*Information shown*.
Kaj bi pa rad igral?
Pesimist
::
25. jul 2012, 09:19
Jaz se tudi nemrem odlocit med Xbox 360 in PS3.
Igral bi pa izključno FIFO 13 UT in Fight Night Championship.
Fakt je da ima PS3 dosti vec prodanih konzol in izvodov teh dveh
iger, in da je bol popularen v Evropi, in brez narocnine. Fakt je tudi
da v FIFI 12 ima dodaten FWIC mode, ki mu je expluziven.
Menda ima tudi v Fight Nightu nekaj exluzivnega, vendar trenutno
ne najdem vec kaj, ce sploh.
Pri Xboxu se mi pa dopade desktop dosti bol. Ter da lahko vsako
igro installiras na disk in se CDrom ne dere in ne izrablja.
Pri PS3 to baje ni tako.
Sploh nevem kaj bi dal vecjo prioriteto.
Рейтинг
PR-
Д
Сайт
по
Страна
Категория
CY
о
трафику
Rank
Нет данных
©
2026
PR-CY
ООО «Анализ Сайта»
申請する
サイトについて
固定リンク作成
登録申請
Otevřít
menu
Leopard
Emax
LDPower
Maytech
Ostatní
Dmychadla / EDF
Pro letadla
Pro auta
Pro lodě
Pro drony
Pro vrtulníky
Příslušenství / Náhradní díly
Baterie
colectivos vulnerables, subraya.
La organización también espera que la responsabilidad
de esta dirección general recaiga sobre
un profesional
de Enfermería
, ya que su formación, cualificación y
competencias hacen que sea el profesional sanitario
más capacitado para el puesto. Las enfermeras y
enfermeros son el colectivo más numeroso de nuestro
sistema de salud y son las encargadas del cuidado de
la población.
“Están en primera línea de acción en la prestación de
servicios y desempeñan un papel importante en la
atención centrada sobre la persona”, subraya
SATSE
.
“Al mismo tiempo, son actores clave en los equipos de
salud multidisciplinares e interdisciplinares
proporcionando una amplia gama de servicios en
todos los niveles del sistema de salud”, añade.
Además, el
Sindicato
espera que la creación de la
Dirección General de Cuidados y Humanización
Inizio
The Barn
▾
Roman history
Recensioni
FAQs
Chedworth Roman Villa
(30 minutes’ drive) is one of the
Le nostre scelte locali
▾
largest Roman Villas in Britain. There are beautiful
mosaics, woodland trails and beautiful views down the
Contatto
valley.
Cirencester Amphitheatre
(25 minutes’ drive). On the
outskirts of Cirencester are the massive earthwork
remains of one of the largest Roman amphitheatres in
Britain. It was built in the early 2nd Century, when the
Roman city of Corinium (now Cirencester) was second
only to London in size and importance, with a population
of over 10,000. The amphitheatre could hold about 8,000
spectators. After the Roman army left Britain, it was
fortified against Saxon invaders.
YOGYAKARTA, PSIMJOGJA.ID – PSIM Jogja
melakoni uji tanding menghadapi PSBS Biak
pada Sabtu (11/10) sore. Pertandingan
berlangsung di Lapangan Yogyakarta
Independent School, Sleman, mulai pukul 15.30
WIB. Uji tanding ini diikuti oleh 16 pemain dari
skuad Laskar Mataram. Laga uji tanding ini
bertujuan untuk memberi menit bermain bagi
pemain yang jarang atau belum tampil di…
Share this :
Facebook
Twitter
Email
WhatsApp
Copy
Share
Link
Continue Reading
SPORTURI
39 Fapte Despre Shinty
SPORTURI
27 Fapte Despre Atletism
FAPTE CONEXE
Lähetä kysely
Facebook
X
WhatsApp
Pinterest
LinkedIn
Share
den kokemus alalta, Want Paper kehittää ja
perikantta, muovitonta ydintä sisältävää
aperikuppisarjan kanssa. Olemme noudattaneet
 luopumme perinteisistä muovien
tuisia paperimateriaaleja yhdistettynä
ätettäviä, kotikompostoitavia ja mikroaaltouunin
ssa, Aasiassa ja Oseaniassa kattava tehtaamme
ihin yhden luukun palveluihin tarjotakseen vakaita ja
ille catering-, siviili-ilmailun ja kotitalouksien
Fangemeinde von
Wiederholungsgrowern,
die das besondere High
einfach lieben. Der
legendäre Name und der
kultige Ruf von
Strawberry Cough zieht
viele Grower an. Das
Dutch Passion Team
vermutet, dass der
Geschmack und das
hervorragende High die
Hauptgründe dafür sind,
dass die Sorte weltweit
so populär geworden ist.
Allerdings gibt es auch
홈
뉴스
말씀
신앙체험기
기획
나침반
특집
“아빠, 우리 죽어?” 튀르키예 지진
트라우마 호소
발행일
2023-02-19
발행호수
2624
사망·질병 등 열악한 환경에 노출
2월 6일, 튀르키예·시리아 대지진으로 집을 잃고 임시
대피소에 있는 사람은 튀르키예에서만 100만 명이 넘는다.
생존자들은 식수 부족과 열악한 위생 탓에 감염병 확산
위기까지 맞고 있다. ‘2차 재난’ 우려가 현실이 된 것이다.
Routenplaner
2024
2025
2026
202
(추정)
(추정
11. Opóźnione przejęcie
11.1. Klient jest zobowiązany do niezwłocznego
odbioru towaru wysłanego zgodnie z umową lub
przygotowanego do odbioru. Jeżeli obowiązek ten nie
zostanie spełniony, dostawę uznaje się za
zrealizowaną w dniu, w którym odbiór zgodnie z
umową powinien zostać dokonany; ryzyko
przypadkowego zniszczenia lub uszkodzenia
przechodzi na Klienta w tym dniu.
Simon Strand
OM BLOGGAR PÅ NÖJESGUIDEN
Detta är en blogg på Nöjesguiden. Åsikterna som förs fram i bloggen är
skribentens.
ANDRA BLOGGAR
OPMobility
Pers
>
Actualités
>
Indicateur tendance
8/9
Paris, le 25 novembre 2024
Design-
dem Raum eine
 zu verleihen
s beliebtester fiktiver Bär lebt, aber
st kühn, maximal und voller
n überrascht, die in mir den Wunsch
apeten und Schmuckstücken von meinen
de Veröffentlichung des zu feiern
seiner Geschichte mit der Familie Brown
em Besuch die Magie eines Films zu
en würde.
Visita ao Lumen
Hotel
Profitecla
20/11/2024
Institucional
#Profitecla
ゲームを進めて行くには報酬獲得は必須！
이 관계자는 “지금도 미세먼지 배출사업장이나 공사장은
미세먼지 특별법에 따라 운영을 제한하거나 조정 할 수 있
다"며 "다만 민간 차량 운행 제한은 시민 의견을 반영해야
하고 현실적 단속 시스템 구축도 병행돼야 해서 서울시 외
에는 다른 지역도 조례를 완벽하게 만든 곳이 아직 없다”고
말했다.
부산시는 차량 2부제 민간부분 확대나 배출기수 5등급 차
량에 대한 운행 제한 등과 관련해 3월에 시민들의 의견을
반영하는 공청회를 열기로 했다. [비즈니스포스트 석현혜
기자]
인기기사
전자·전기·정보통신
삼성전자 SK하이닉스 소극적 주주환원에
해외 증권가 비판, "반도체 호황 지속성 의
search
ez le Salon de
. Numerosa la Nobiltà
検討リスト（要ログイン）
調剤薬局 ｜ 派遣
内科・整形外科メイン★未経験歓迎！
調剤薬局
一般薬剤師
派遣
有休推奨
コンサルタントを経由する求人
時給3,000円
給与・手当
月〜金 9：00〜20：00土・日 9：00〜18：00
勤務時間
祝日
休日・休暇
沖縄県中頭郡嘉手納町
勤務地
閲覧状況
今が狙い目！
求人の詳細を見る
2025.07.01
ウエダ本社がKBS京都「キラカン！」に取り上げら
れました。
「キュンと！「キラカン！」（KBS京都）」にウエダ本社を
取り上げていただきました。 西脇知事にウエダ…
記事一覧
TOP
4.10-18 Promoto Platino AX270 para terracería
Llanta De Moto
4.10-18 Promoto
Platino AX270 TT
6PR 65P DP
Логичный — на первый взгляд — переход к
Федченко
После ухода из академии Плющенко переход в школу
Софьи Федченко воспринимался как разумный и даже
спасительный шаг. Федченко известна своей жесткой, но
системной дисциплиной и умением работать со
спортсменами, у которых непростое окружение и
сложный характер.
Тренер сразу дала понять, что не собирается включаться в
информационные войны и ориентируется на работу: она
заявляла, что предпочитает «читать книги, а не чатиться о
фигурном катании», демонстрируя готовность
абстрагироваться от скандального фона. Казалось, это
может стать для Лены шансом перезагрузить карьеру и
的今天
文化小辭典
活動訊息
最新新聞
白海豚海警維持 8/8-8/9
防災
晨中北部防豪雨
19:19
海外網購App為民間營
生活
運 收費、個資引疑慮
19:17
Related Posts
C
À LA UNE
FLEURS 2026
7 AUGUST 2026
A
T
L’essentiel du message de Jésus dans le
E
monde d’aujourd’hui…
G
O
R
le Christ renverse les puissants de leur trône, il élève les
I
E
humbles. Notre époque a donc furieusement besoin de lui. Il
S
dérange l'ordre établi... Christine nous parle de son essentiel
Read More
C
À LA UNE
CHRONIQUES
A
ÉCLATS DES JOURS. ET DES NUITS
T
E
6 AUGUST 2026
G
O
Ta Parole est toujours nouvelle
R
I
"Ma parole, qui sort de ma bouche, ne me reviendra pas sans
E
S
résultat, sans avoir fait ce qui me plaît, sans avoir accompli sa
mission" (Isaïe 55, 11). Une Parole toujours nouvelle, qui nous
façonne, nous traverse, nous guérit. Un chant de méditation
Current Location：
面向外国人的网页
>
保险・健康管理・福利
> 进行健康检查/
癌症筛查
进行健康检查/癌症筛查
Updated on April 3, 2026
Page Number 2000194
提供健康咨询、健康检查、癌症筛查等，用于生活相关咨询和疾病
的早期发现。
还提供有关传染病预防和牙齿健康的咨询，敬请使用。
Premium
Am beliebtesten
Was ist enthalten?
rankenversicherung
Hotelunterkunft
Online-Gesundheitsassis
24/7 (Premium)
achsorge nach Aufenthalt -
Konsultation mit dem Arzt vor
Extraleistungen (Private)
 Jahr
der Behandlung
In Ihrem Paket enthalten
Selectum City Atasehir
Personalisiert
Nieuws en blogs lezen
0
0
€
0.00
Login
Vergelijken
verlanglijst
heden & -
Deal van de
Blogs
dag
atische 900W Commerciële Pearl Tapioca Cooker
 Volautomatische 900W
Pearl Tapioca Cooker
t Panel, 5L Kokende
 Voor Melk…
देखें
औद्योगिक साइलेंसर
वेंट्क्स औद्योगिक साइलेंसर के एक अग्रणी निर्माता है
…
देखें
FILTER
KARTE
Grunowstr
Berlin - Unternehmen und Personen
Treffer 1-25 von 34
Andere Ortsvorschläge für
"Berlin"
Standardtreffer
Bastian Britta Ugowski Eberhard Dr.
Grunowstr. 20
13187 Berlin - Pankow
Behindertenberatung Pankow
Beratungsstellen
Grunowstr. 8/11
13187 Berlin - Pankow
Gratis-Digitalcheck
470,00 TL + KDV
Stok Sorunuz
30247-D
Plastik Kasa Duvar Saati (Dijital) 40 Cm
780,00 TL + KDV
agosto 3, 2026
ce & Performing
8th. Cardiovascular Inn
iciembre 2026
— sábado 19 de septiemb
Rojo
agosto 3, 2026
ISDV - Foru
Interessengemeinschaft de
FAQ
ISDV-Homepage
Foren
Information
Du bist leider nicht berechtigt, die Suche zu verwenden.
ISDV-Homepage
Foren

*To-do item*. Calculate how many lines of the material include the string "profesional", and state that number by itself.

*Exercise output*. 2